In randomized controlled trials, dimeticone, a silicone-based oil with a low surface tension and special spreading properties, has been shown to have cure rates between 70% and 97% after 2 applications separated by 7 days.9 Dimeticone pediculicides have an excellent safety profile, are OTC agents, and are widely used as first-line treatment in the United Kingdom.
Benzyl alcohol lotion, 5%, is believed to asphyxiate the louse by stunning its breathing mechanism. Two clinical trials comprising more than 600 participants demonstrated cure rates in excess of 75%.10 This non-neurotoxic prescription medication received FDA approval in 2009 for use in patients older than 6 months.
Plant-based pediculicides containing various essential oils may represent a future treatment option.11 Among the more promising candidates are eucalyptus, lavender, and tea tree oil.

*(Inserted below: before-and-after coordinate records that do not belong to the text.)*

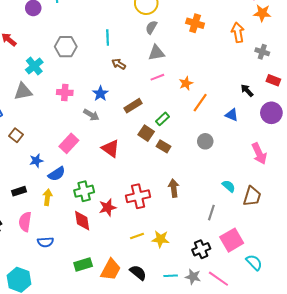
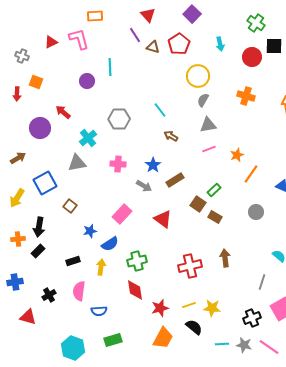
cyan line: (108, 38) -> (160, 110), turned -35
brown rectangle: (133, 106) -> (175, 180), moved
red star: (108, 207) -> (160, 308), moved
green rectangle: (83, 264) -> (113, 340), moved
black semicircle: (138, 273) -> (194, 327), moved

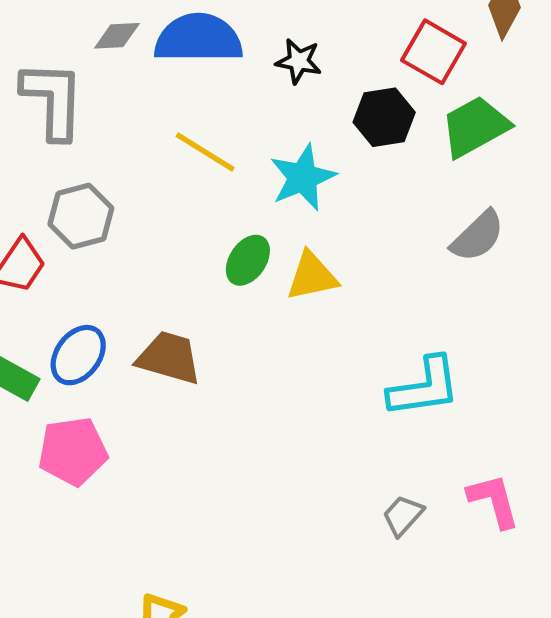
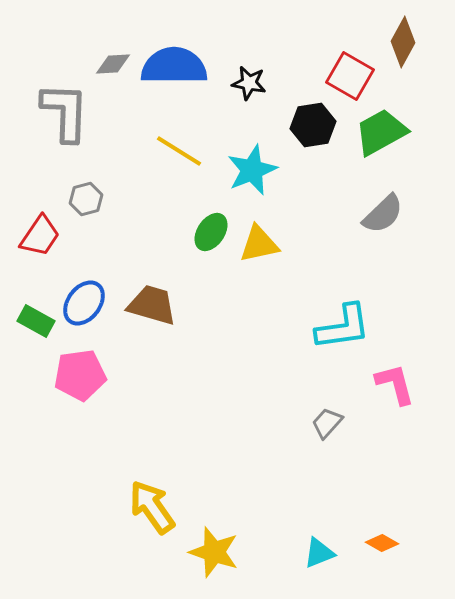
gray hexagon: (81, 216) -> (86, 199), size x0.7
pink L-shape: (494, 501) -> (395, 384), moved

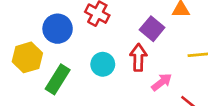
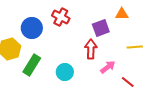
purple square: (152, 29) -> (101, 28), turned 30
cyan circle: (103, 64) -> (65, 72), moved

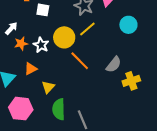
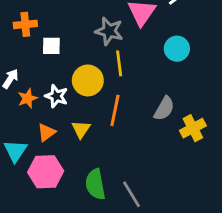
yellow line: (87, 29) -> (119, 63), turned -48
orange line: (80, 61) -> (115, 110), turned 65
yellow triangle: (48, 87) -> (81, 129), moved
pink hexagon: (21, 109) -> (46, 172), moved

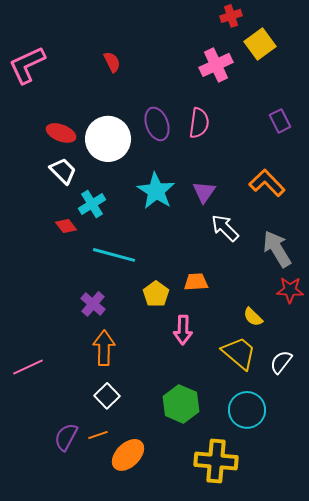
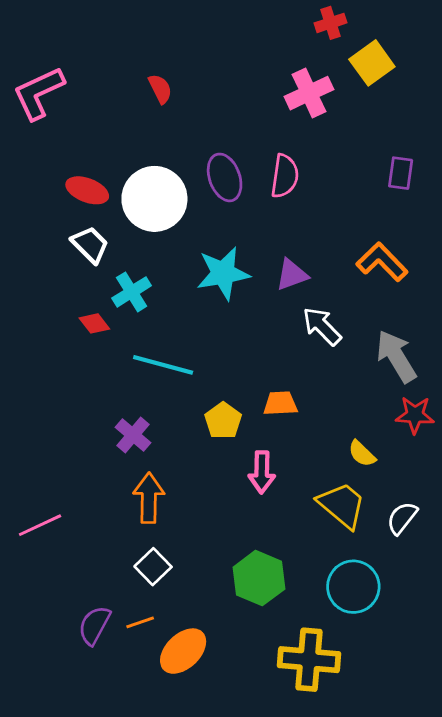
purple rectangle: (280, 121) -> (401, 173), turned 35
cyan star: (156, 191) -> (223, 273), turned 30
purple triangle: (204, 192) -> (292, 275), turned 35

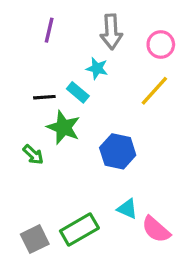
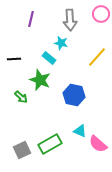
pink circle: (161, 45) -> (101, 14), moved
black line: (44, 97) -> (14, 59), moved

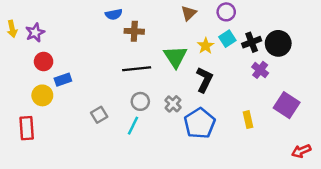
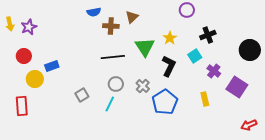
brown triangle: (189, 13) -> (132, 17), moved
cyan square: (227, 39) -> (195, 56), moved
black circle: (278, 43) -> (250, 50), moved
red circle: (44, 62) -> (24, 56), moved
purple cross: (260, 70) -> (214, 71), moved

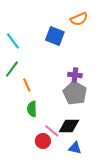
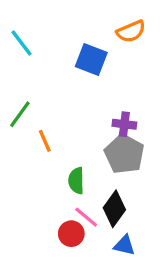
cyan line: (13, 41) -> (22, 43), moved
green semicircle: (32, 109) -> (76, 181), moved
black diamond: (69, 126) -> (114, 209), turned -55

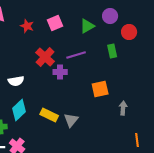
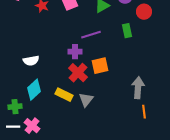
red cross: (45, 57) -> (78, 73), moved
orange square: (100, 89) -> (100, 66), moved
gray arrow: (123, 108) -> (138, 88), size x1.5
orange line: (137, 140) -> (144, 112), moved

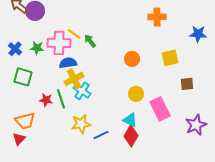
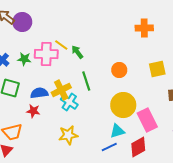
blue semicircle: (68, 63) -> (39, 93), moved
yellow circle: (136, 94) -> (123, 105), size x1.6
green line: (61, 99) -> (86, 81), moved
cyan triangle: (130, 120) -> (117, 131), turned -42
blue line: (101, 135) -> (109, 147), moved
red diamond: (131, 136) -> (138, 147), moved, turned 30

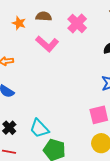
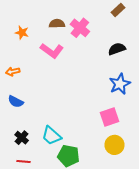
brown semicircle: (44, 16) -> (57, 24), moved

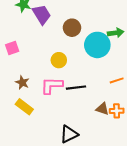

General measures. Whatever strategy is chosen to treat a head lice infestation, prevention of reinfestation should be emphasized. This includes washing recently used clothing, bedding, and towels in hot water; treating combs and brushes with hot water or pediculicides; and vacuuming carpets, upholstery, and furniture to remove hairs with viable eggs.
All family members should be examined for evidence of infestation and treated accordingly. Those who share bedding should receive empiric treatment. It is important to emphasize that all family members who receive treatment should do so simultaneously to minimize reinfestation.
Children with an active head lice infestation can return to school after the first pediculicidal treatment. The presence of nits alone should not exclude children from returning to school.